Obesity is a well-known risk factor for urolithiasis but, on the other hand, its management by some forms of bariatric surgery is associated with an exacerbation of this risk. However, there is a definite role for bariatric surgical interventions in the management of obesity and its multitude of related comorbidities. Current available literature appears to concur that a purely restrictive procedure such as gastric banding is associated with a much lower stone forming rate than malabsorptive procedures. The biochemical changes induced by bariatric surgery, particularly hyperoxaluria and hypocitraturia, are intricately linked to nephrolithiasis. It is hoped that a better understanding of their underlying pathophysiology may help to prevent or modify the risk of kidney stones in this population.
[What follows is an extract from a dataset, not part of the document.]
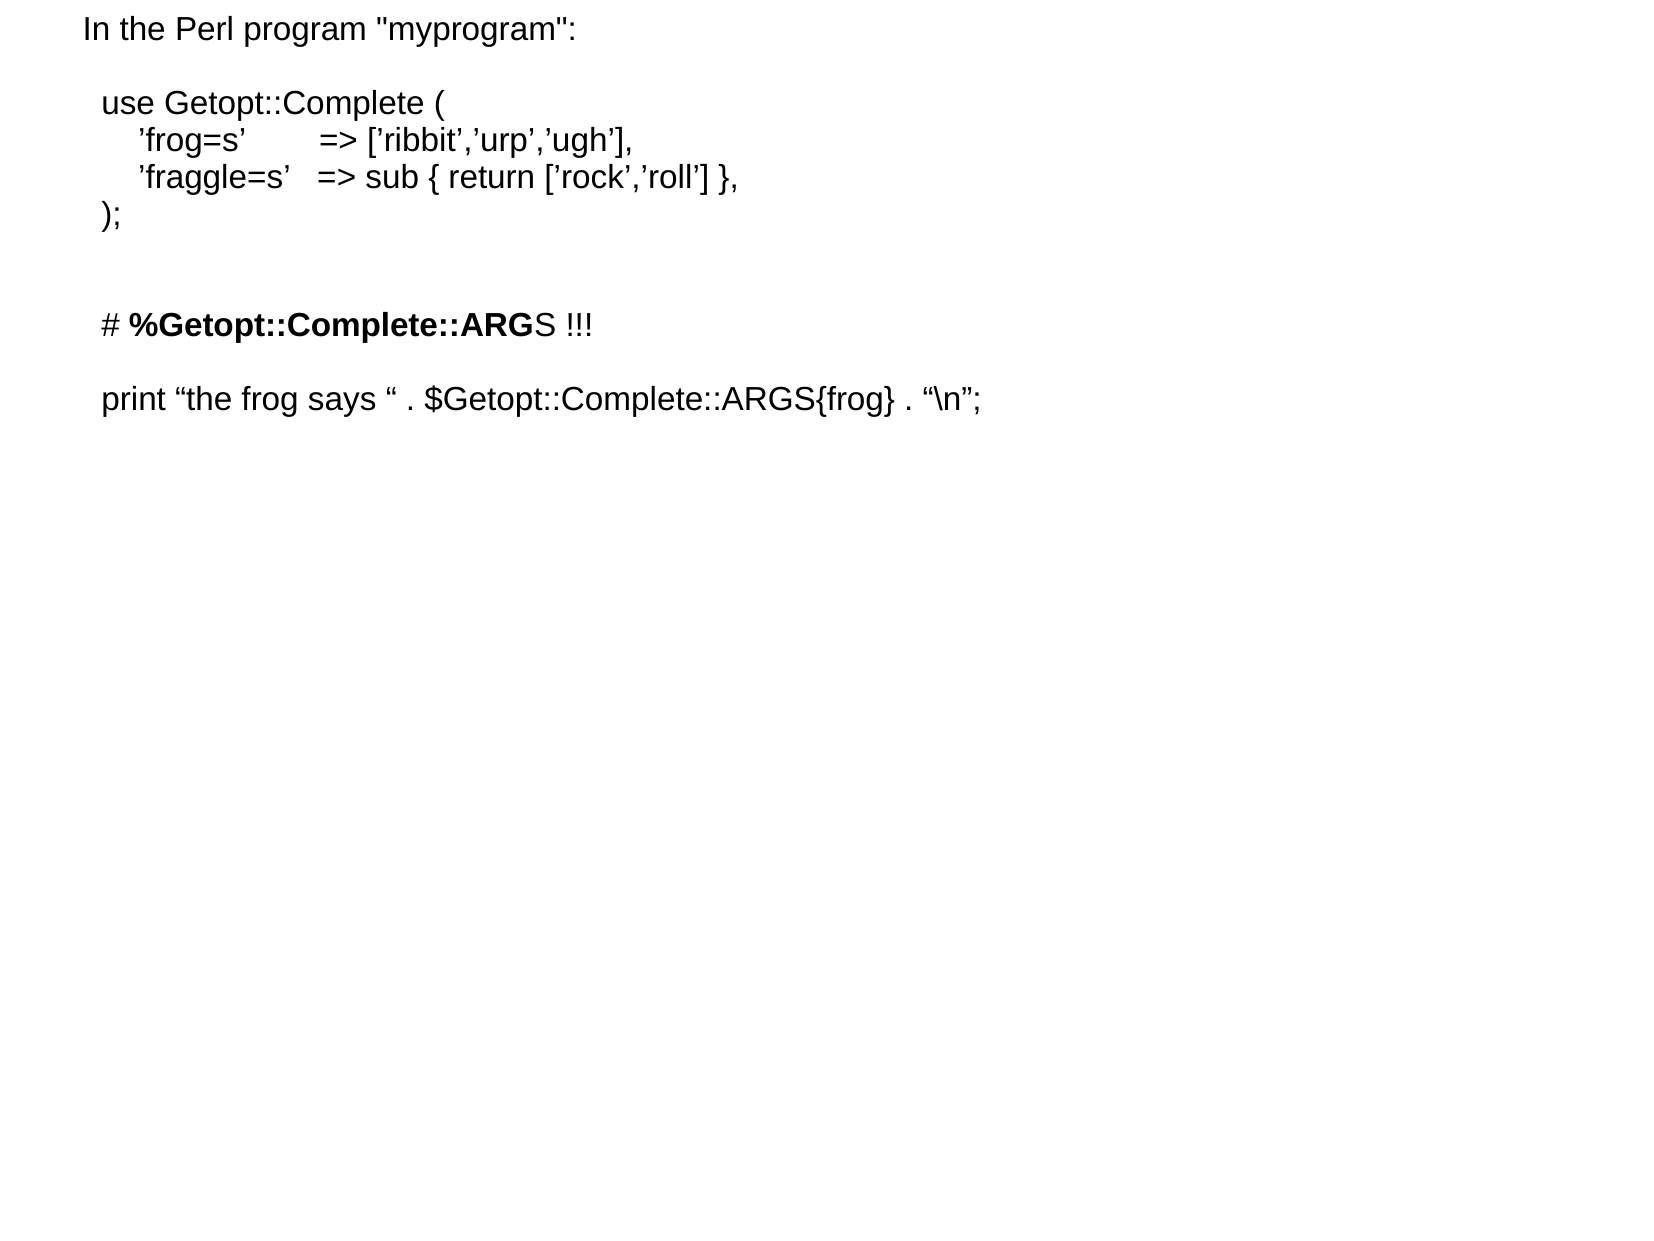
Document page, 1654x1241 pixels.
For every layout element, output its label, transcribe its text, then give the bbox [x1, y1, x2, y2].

Fortunately, the multifactorial nature of bariatric surgery-associated lithogenicity lends itself well to a broad spectrum of prophylactic approaches, which have demonstrable efficacy in preventing oxalate nephrolithiasis and downstream chronic renal impairment.

Take Home Points

Bariatric surgical techniques involve reconfiguration of the digestive tract to achieve weight loss by volume restriction, malabsorption, or a combination of both. Purely restrictive procedures are associated with a lower stone forming rates than malabsorptive procedures.

Obesity is associated with a lower urinary pH and increased excretion of oxalate, calcium, and uric acid, and decreased urinary citrate, which all predispose to urolithiasis.

Hyperoxaluria, which occurs more commonly in malabsorptive bariatric procedures, are due to fat malabsorption, increased oxalate absorption and altered gut microflora.

Hypocitraturia (urinary citrate level: <320 mg/day) frequently occurs in certain malabsorptive procedures such as RYGB.

Bariatric procedures are not contraindicated in the presence of hyperoxaluria or previous stone disease.

Dietary modification in patients of post-bariatric surgery is critical in the prevention of stones. These include maintaining a daily urine output of >2 L/day; decreased oxalate, fat, sodium and animal protein intake; and supplementation of vitamin D, calcium, and oral citrate.